1.8.2 Technical Success Doesn’t Guarantee Clinical Impact
MYCIN matched experts. Watson could process medical literature. Deep learning networks achieved “physician-level” performance. Yet clinical impact remained limited. The bottleneck was rarely the core technology—it was everything else: integration, validation, workflow, trust.
This suggests that evaluating medical AI requires looking beyond accuracy metrics. How does it fit into clinical practice? Who maintains it as medical knowledge evolves? What happens when it makes mistakes?
1.8.3 Integration Matters More Than Accuracy
The AI systems that achieved clinical adoption—clinical prediction scores, some imaging AI, ambient scribes—succeeded because they fit into existing workflows. Systems that required physicians to change how they worked, even if technically superior, generally failed.
This implies that successful medical AI must be designed around clinical workflows, not the other way around. The best AI is invisible, augmenting what physicians already do rather than demanding they do something different.
1.8.4 The Human Factors Haven’t Changed
Questions that challenged MYCIN in the 1980s remain relevant today: Who is responsible when AI makes mistakes? How much should physicians trust algorithmic recommendations? How do we prevent automation bias—the tendency to accept AI outputs uncritically?
These aren’t technical questions with technical solutions. They require new norms, policies, and professional practices. Progress on human factors has been slower than progress on algorithms.
1.8.5 Medicine Is Harder Than It Looks
Each generation of AI researchers has underestimated the complexity of clinical practice. Medicine isn’t just pattern recognition—it’s managing uncertainty, communicating with patients, navigating healthcare systems, and making decisions under constraints of time, resources, and incomplete information.
AI systems that perform well on carefully curated datasets often struggle with the messiness of real clinical data. Models that excel at diagnosis may offer little help with the harder question of what to do about it. Technical benchmarks capture only a fraction of what clinical competence requires.
1.9 Looking Ahead
Clinical Context: As you begin this book, you’re entering medicine at a unique moment. The tools available to you will be dramatically different from those your teachers used—and the skills you develop now will shape how those tools are used.
We are somewhere in the middle of a transformation whose endpoint we cannot yet see. LLMs have demonstrated capabilities that seemed impossible five years ago. Adoption of AI tools in clinical practice is accelerating. The question is no longer whether AI will play a role in medicine, but what role it will play and how we will manage the transition.
This book aims to prepare you for that future by providing foundations that won’t become obsolete as specific technologies evolve:
Technical literacy: Understanding how AI systems work—their capabilities, limitations, and failure modes—enables critical evaluation of both current tools and future developments.
Practical skills: Knowing how to work with AI systems, from prompt engineering to model evaluation, will be increasingly valuable as these tools become ubiquitous.

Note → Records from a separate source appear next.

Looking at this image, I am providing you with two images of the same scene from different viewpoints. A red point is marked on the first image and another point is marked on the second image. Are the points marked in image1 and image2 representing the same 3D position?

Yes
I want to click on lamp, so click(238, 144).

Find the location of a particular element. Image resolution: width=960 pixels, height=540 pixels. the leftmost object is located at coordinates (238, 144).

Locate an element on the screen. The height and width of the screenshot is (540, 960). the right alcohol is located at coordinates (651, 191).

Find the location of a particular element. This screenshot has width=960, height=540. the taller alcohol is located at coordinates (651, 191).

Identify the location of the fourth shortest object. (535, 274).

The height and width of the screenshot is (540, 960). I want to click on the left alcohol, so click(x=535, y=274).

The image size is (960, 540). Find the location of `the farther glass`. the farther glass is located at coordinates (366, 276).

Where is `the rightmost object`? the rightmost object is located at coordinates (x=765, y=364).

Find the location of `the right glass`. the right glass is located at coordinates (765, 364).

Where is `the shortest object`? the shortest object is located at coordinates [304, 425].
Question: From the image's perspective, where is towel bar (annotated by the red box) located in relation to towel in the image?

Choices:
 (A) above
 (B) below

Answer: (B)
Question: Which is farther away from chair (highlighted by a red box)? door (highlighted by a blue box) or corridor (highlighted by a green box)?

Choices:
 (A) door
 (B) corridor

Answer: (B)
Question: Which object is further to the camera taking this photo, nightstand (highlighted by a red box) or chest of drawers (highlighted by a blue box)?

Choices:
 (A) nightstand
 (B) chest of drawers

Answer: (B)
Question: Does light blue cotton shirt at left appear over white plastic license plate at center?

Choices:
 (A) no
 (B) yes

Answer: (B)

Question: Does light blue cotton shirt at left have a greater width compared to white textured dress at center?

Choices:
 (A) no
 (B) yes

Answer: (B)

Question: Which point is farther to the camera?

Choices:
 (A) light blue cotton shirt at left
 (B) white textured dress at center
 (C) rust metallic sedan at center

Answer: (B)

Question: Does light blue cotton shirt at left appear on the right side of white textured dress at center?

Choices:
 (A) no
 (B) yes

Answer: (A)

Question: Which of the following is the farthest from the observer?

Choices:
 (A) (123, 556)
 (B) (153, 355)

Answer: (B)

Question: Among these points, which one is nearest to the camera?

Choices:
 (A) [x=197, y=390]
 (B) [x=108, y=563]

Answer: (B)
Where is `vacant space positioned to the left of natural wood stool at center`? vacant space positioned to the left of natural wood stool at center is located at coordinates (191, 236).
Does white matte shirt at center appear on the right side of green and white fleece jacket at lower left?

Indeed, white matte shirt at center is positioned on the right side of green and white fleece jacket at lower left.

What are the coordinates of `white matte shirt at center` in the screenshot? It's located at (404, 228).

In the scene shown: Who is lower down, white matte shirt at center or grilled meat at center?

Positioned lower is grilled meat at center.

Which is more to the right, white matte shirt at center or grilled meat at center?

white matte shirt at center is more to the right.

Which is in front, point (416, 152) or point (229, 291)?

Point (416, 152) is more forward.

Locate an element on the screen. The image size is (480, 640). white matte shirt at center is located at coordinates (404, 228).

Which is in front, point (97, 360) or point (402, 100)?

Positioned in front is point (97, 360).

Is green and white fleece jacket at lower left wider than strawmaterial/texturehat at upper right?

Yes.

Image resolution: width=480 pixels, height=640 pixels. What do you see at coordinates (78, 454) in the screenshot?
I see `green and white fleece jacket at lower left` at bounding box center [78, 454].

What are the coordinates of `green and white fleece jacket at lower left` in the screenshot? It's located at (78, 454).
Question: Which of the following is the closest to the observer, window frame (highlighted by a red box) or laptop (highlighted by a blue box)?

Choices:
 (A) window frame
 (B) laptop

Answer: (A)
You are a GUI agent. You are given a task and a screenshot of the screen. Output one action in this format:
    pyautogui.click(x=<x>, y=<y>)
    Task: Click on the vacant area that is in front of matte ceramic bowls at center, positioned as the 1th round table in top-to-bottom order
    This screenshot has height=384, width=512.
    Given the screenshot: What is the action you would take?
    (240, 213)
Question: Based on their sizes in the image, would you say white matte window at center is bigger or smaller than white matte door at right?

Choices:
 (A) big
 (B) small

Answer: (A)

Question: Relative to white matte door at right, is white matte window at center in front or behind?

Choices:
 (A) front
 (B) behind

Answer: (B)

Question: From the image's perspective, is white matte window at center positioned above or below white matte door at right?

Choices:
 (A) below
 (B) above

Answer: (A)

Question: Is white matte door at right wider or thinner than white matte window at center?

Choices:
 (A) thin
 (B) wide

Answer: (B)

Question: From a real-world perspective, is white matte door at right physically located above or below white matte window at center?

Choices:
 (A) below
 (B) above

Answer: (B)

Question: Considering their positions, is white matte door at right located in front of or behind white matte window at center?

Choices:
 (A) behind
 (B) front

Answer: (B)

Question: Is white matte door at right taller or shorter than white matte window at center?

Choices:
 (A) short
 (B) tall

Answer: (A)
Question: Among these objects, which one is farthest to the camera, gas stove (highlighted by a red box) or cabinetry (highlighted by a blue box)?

Critical perspective: The history we’ve reviewed suggests that hype often exceeds reality, that deployment is harder than development, and that human factors matter as much as technical performance. This perspective helps separate genuine advances from marketing.
The physicians, researchers, and health informaticists who will shape medical AI’s impact are being trained now. Some are reading this book. The opportunity—and responsibility—is to ensure that these powerful tools serve patients, respect clinicians, and improve health outcomes.
The history of AI in medicine is still being written. What comes next depends, in part, on you.